Hey everyone,
I am here to post another of my not so weekly blogs. I do apologize for being so erratic with my postings. My life has been one drama after another lately. So, let me fill you in on some of the more dramatic things going on with me.
It started about a month ago. Kelli and I were watching TV, well more like just listening to it while doing some other mundane activity (paying bills, etc.) when I heard a name that I knew on the news. A woman from our area had been arrested in the Chicago area for murdering her 4 year old daughter! I nearly puked right then and there. Kelli didn't understand why I was having such a reaction. I started shaking and crying. I had dated this woman several years ago. I knew her 2 oldest daughters, but did not know the little one. She had gone back to her ex after we had broken up and I am guessing they had another child. I was totally out of sorts for the next few days, reliving that entire short-lived relationship. Trying to see if there was signals that I had missed. I still can't remember anything that would have told me that she was crazy. She was very nice, but a raging alcoholic. That's why we broke up. Believe me, there is nothing sexy about a naked woman falling down drunk!
Well, a few days after this, I come home and there is a police detectives business card stuck on my door. I have no friggin clue why! So I call the next day and they want me to come to the station so they can ask me some questions regarding this woman! I'm like Holy Fuck!!!! I was born and raised in the Bronx, so my feeling about police may be a lot different than others. So now I am still a wreck over what initially happened and now this is added to it. I was a total wreck. I couldn't keep anything down. It was awful. I guess I was just being me, making a mountain out of a mole hill. The police here were doing the Illinois police a favor and trying to get some background information on Marcie. Apparently she had some of our old pictures and other things from way back then. I was asked some very personal questions, but it was nowhere near how bad I thought it would be.

PROVIDED DATA >>
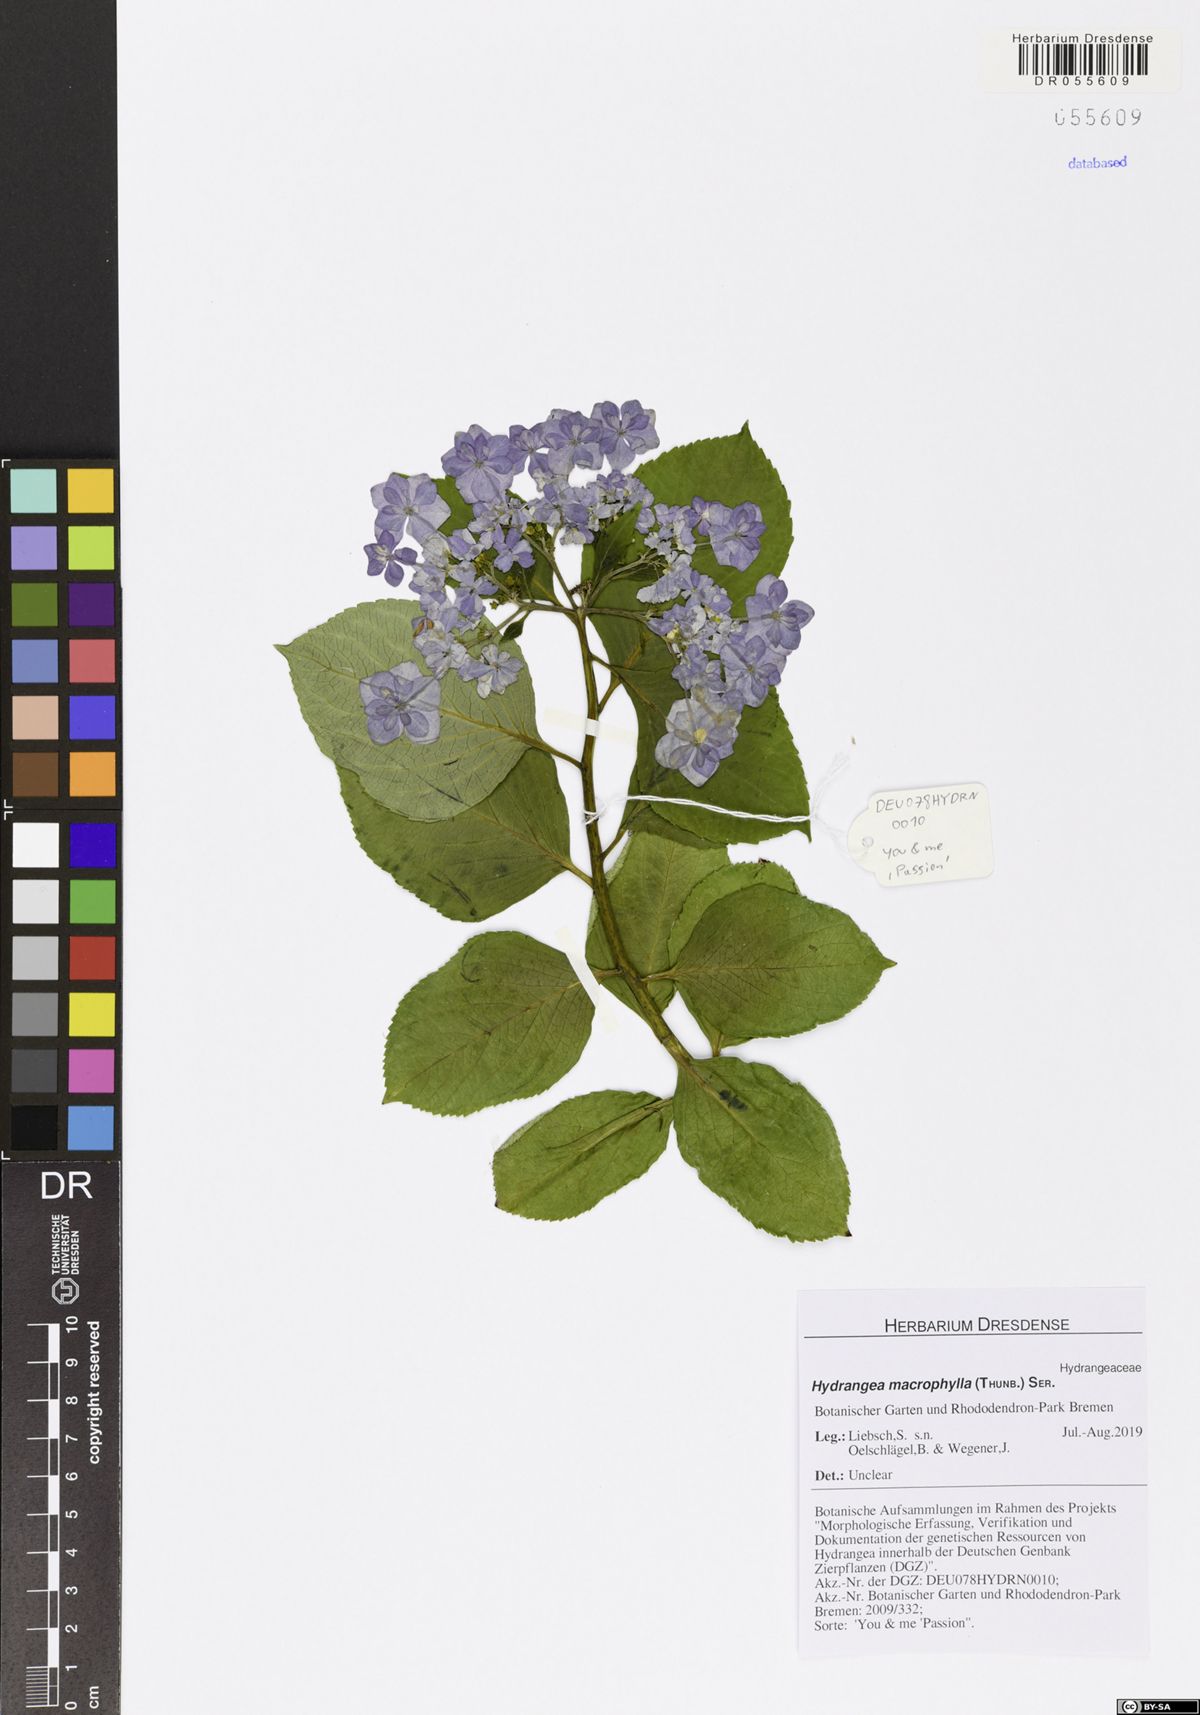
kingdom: Plantae
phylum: Tracheophyta
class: Magnoliopsida
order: Cornales
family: Hydrangeaceae
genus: Hydrangea
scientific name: Hydrangea macrophylla
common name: Hydrangea
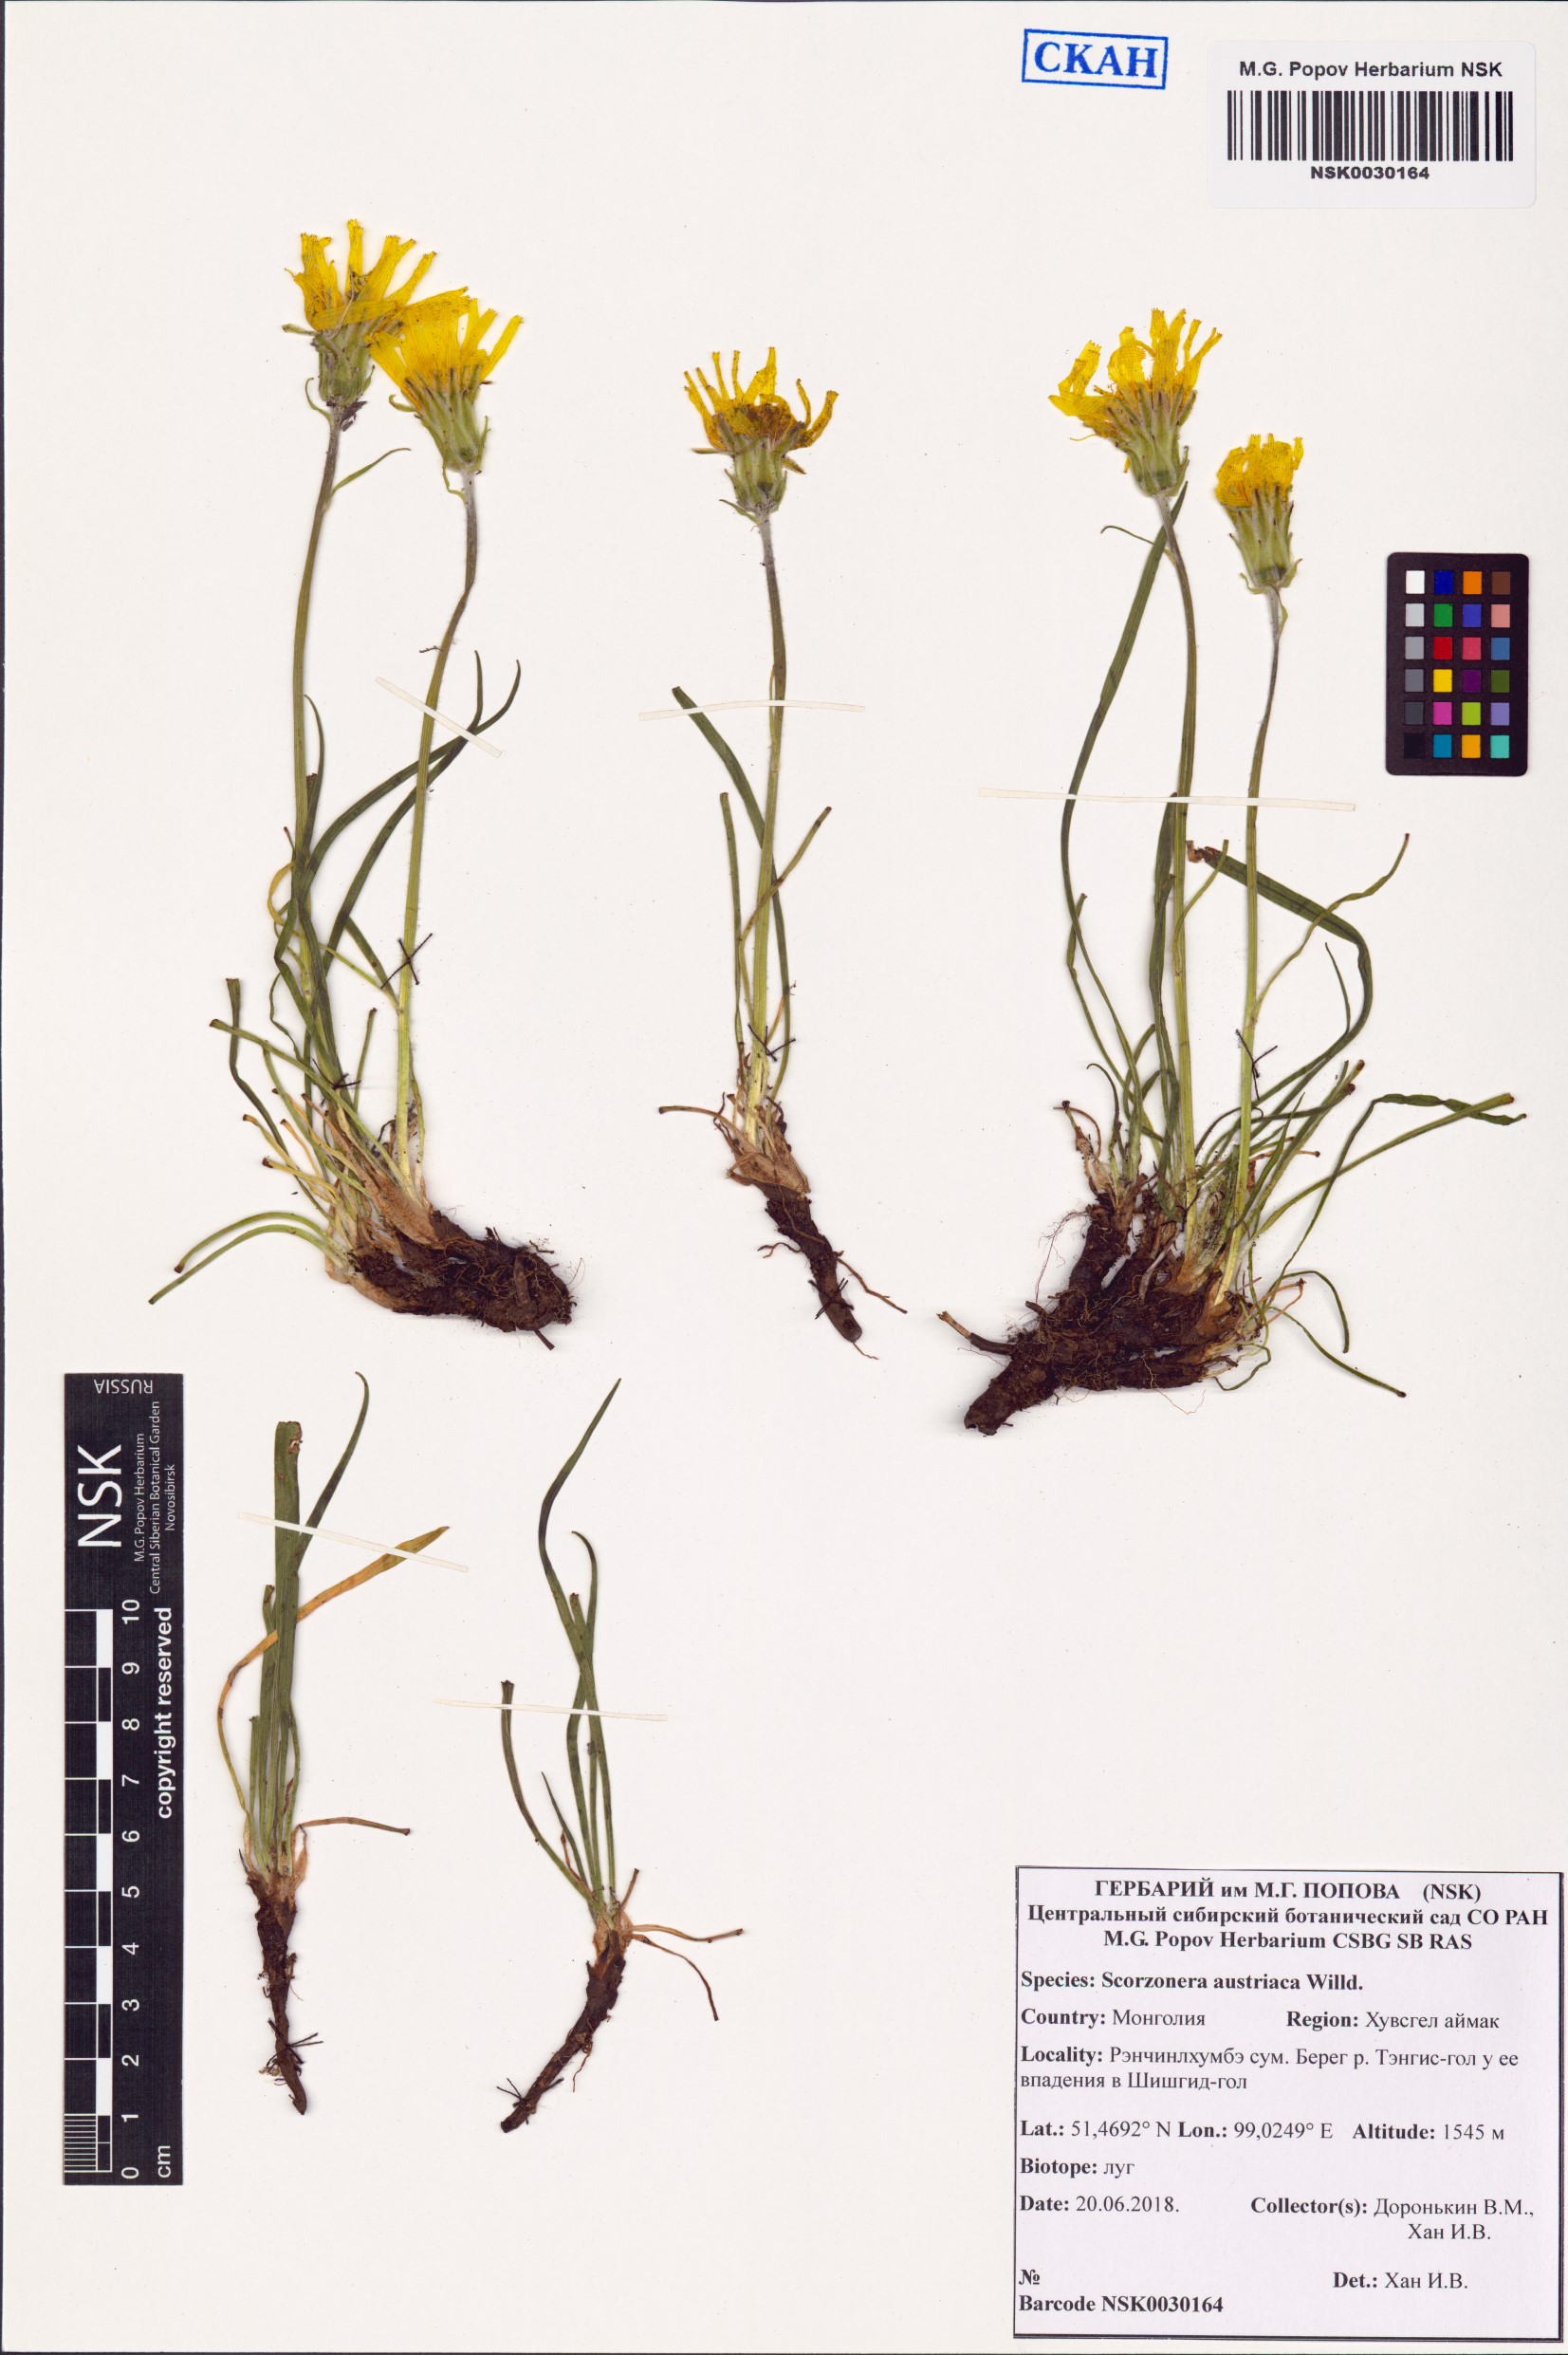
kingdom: Plantae
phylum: Tracheophyta
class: Magnoliopsida
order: Asterales
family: Asteraceae
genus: Takhtajaniantha
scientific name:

TASK INSTRUCTIONS >>
a: Answer these questions about the blog post above:
(i) How old was the daughter the woman was arrested for killing?
(ii) Where was the writer born and raised?
(iii) What reason does the writer give for the breakup with the woman?
b: Write the next part of the blog post, starting after its last sentence.

TASK ANSWERS >>
a:
(i) She was 4 years old.
(ii) The Bronx.
(iii) She was a raging alcoholic.

b:
I have been recovering from that ordeal over the past few weeks and KW has been there for me every step. Heck, she even drove me to the police station, lol. I was so friggin nervous!
A couple of other things that have been taking up my time. I had to fire someone. I never did that before, and I don't want to again. But I guess it's all part of being management. Now I am in the middle of the whole interview thing trying to replace that person, plus add one more person.
And last, but not least, I attended my very first company function as a manager this past Friday. It was the annual Christmas party, and yes, we attended as a couple. So I was kind of nervous about how that would go over. At work I keep my private life private, but apparently not that private. Most were already aware of my orientation and accepted Kelli and I into the fold. We had a total blast! Another one of my blowing things totally out of proportion episodes I guess. I do need to work on that.
Whew! So now that I have gotten that off of my chest I feel much better. Did I just hear someone say "Shut up! and show your tits!"? Okay, okay, I can take a hint!
Other than that things have been pretty good around here. We are getting into the Christmas mood a little at a time here. I am still trying to figure out what I am getting you know who for Christmas, but I will figure out something. All I can say is thank goodness for Ebay!
Okay, one more boobie break and then comes the dreaded poetry section. To entice you to stay for my cursed verses I will show more than just my massive boobage! LOL Hope you like.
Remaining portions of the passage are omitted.